We know this bird loves ants, beetles, and other insects, but not all of these tiny bugs are found walking around out in the open. The most delicious meal for a Pileated Woodpecker is going to take some effort to get, which is work this bird is much obliged to do.
First, the Pileated Woodpecker is going to locate a coniferous or deciduous tree—it doesn’t seem to have a preference for either one—and it’s going to look for areas on the tree where the bark is either weakened or stripped away completely, revealing the tree’s cambium layer below. Boring beetles, ants, and the larvae of these bugs can often be found at or just below this layer, making it a gold mine for a hungry woodpecker.
If there isn’t already weakened bark and if the woodpecker knows there are tasty bugs to be found within this tree, the bird will start stripping away the bark, snapping up the hapless ants and beetles that are exposed in doing so. But, for the Pileated Woodpecker’s insatiable appetite to be thoroughly satisfied, even more has to be done.

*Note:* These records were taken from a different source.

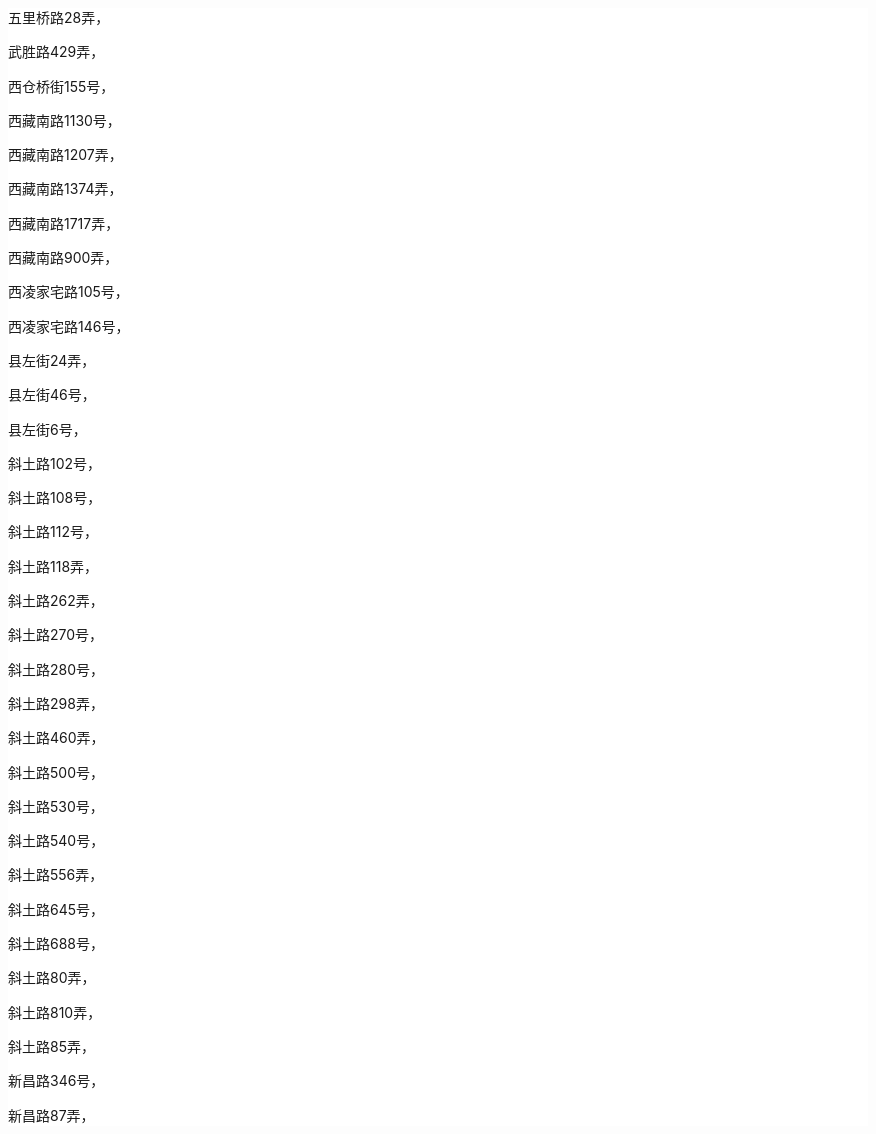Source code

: 五里桥路28弄，

武胜路429弄，

西仓桥街155号，

西藏南路1130号，

西藏南路1207弄，

西藏南路1374弄，

西藏南路1717弄，

西藏南路900弄，

西凌家宅路105号，

西凌家宅路146号，

县左街24弄，

县左街46号，

县左街6号，

斜土路102号，

斜土路108号，

斜土路112号，

斜土路118弄，

斜土路262弄，

斜土路270号，

斜土路280号，

斜土路298弄，

斜土路460弄，

斜土路500号，

斜土路530号，

斜土路540号，

斜土路556弄，

斜土路645号，

斜土路688号，

斜土路80弄，

斜土路810弄，

斜土路85弄，

新昌路346号，

新昌路87弄，
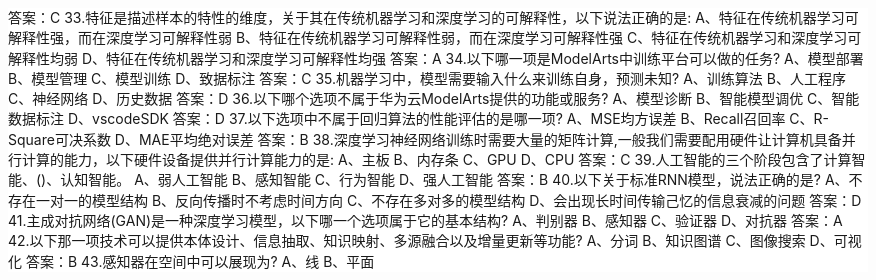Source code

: 答案：C
33.特征是描述样本的特性的维度，关于其在传统机器学习和深度学习的可解释性，以下说法正确的是:
A、特征在传统机器学习可解释性强，而在深度学习可解释性弱
B、特征在传统机器学习可解释性弱，而在深度学习可解释性强
C、特征在传统机器学习和深度学习可解释性均弱
D、特征在传统机器学习和深度学习可解释性均强
答案：A
34.以下哪一项是ModelArts中训练平台可以做的任务?
A、模型部署
B、模型管理
C、模型训练
D、致据标注
答案：C
35.机器学习中，模型需要输入什么来训练自身，预测未知?
A、训练算法
B、人工程序
C、神经网络
D、历史数据
答案：D
36.以下哪个选项不属于华为云ModelArts提供的功能或服务?
A、模型诊断
B、智能模型调优
C、智能数据标注
D、vscodeSDK
答案：D
37.以下选项中不属于回归算法的性能评估的是哪一项?
A、MSE均方误差
B、Recall召回率
C、R-Square可决系数
D、MAE平均绝对误差
答案：B
38.深度学习神经网络训练时需要大量的矩阵计算,一般我们需要配用硬件让计算机具备并行计算的能力，以下硬件设备提供并行计算能力的是:
A、主板
B、内存条
C、GPU
D、CPU
答案：C
39.人工智能的三个阶段包含了计算智能、()、认知智能。
A、弱人工智能
B、感知智能
C、行为智能
D、强人工智能
答案：B
40.以下关于标准RNN模型，说法正确的是?
A、不存在一对一的模型结构
B、反向传播时不考虑时间方向
C、不存在多对多的模型结构
D、会出现长时间传输己忆的信息衰减的问题
答案：D
41.主成对抗网络(GAN)是一种深度学习模型，以下哪一个选项属于它的基本结构?
A、判别器
B、感知器
C、验证器
D、对抗器
答案：A
42.以下那一项技术可以提供本体设计、信息抽取、知识映射、多源融合以及增量更新等功能?
A、分词
B、知识图谱
C、图像搜索
D、可视化
答案：B
43.感知器在空间中可以展现为?
A、线
B、平面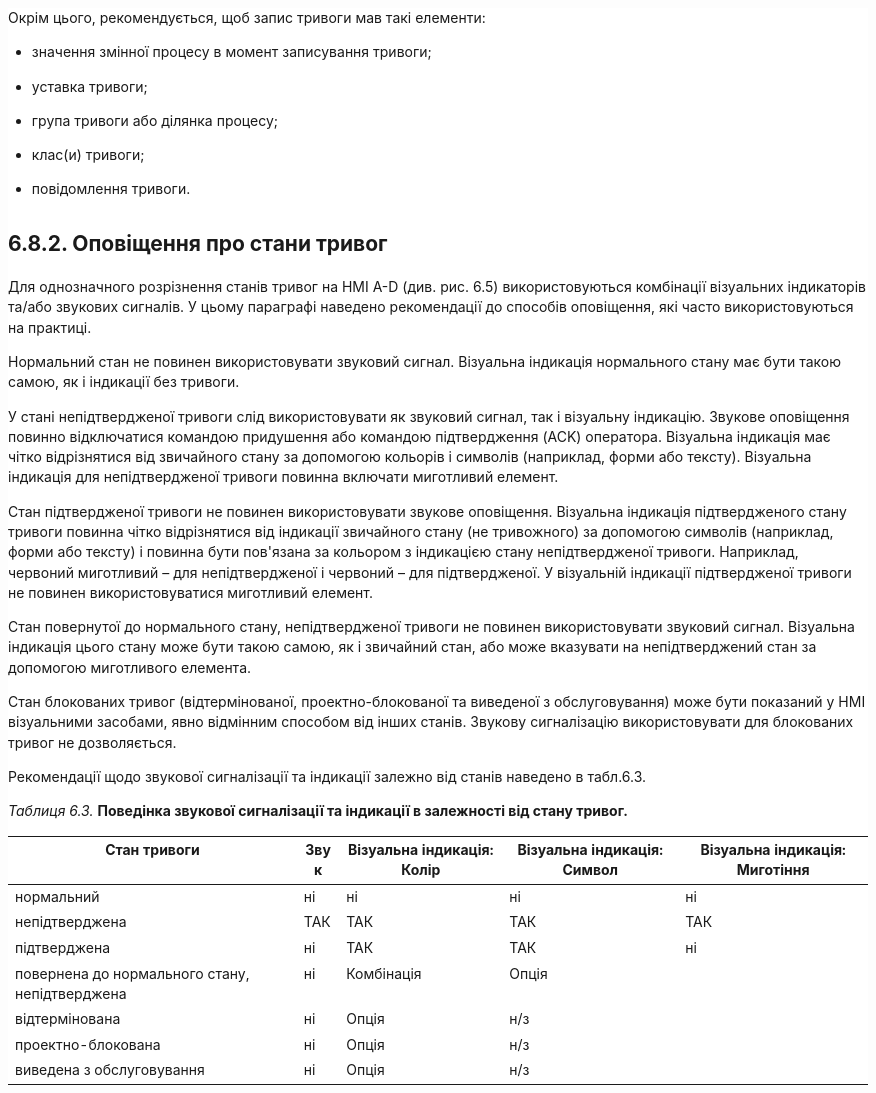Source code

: Окрім цього, рекомендується, щоб запис тривоги мав такі елементи:

- значення змінної процесу в момент записування тривоги;

- уставка тривоги;

- група тривоги або ділянка процесу;

- клас(и) тривоги;

- повідомлення тривоги.

## 6.8.2. Оповіщення про стани тривог

Для однозначного розрізнення станів тривог на HMI A-D (див. рис. 6.5) використовуються комбінації візуальних індикаторів та/або звукових сигналів. У цьому параграфі наведено рекомендації до способів оповіщення, які часто використовуються на практиці. 

Нормальний стан не повинен використовувати звуковий сигнал. Візуальна індикація нормального стану має бути такою самою, як і індикації без тривоги. 

У стані непідтвердженої тривоги слід використовувати як звуковий сигнал, так і візуальну індикацію. Звукове оповіщення повинно відключатися командою придушення або командою підтвердження (ACK) оператора. Візуальна індикація має чітко відрізнятися від звичайного стану за допомогою кольорів і символів (наприклад, форми або тексту). Візуальна індикація для непідтвердженої тривоги повинна включати миготливий елемент. 

Стан підтвердженої тривоги не повинен використовувати звукове оповіщення. Візуальна індикація підтвердженого стану тривоги повинна чітко відрізнятися від індикації звичайного стану (не тривожного) за допомогою символів (наприклад, форми або тексту) і повинна бути пов'язана за кольором з індикацією стану непідтвердженої тривоги. Наприклад, червоний миготливий – для непідтвердженої і червоний – для підтвердженої. У візуальній індикації підтвердженої тривоги не повинен використовуватися миготливий елемент.

Стан повернутої до нормального стану, непідтвердженої тривоги не повинен використовувати звуковий сигнал. Візуальна індикація цього стану може бути такою самою, як і звичайний стан, або може вказувати на непідтверджений стан за допомогою миготливого елемента.

Стан блокованих тривог (відтермінованої, проектно-блокованої та виведеної з обслуговування) може бути показаний у HMI візуальними засобами, явно відмінним способом від інших станів. Звукову сигналізацію використовувати для блокованих тривог не дозволяється.

Рекомендації щодо звукової сигналізації та індикації залежно від станів наведено в табл.6.3. 

*Таблиця 6.3.* **Поведінка звукової сигналізації та індикації в залежності від стану тривог.**

| **Стан тривоги**                                | **Звук** | Візуальна індикація: Колір | Візуальна індикація: Символ | Візуальна індикація: Миготіння |
| ----------------------------------------------- | -------- | -------------------------- | --------------------------- | ------------------------------ |
| нормальний                                      | ні       | ні                         | ні                          | ні                             |
| непідтверджена                                  | ТАК      | ТАК                        | ТАК                         | ТАК                            |
| підтверджена                                    | ні       | ТАК                        | ТАК                         | ні                             |
| повернена до нормального  стану, непідтверджена | ні       | Комбінація                 | Опція                       |                                |
| відтермінована                                  | ні       | Опція                      | н/з                         |                                |
| проектно-блокована                              | ні       | Опція                      | н/з                         |                                |
| виведена з обслуговування                       | ні       | Опція                      | н/з                         |                                |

This is where the drilling comes in.
Woodpeckers of all varieties are known to ‘chase’ insects they find by drilling multiple, rectangular-sized holes in wood. But, it’s not just wood that a Pileated Woodpecker will bore into. Sometimes, roof flashing, siding, and even wood shake roof tiling can be picked apart with ease by a tenacious woodpecker.
If there are insects to be found on or near a surface, the Pileated Woodpecker is likely to attempt to drill into it. In cases when the woodpecker chooses to drill into aluminum siding, the ‘drumming’ sound created by this bird can be downright loud!
Some woodpecker drilling can be seriously harmful to trees, often causing enough damage to snap them in half. Thankfully, the highest concentrations of things like ants and beetles are found on dead or dying trees that are already compromised, making the Pileated Woodpecker more attracted to woodlots containing older, succumbed trees.
Feeding Pileated Woodpeckers
Attracting Pileated Woodpeckers to your property is likely to be more difficult than it is with other birds, as these woodpeckers aren’t going to be as attracted to things like traditional feeders or exposed piles of birdseed—even though these can be effective.
Instead, it’s advised to use a suet feeder with a firm, permeable structure that the woodpecker can perch on. Peanuts, peanut butter, and black oil sunflower seeds are all great attractants for Pileated Woodpeckers, and if you can make this bird work a little bit for their meal, they’ll be up to the task!
Remember that Pileated Woodpeckers love older, dying, or already dead trees that are probable homes to ants and other insects. So, if you have dead trees or taller tree stumps on your property, don’t remove them if you want to see more of these birds around. Instead, consider enticing these birds by smearing some peanut butter-mixed suet along the tree bark.
You’ll get extra brownie points from the Pileated Woodpecker for providing them with a water source like a bird fountain or watering tray.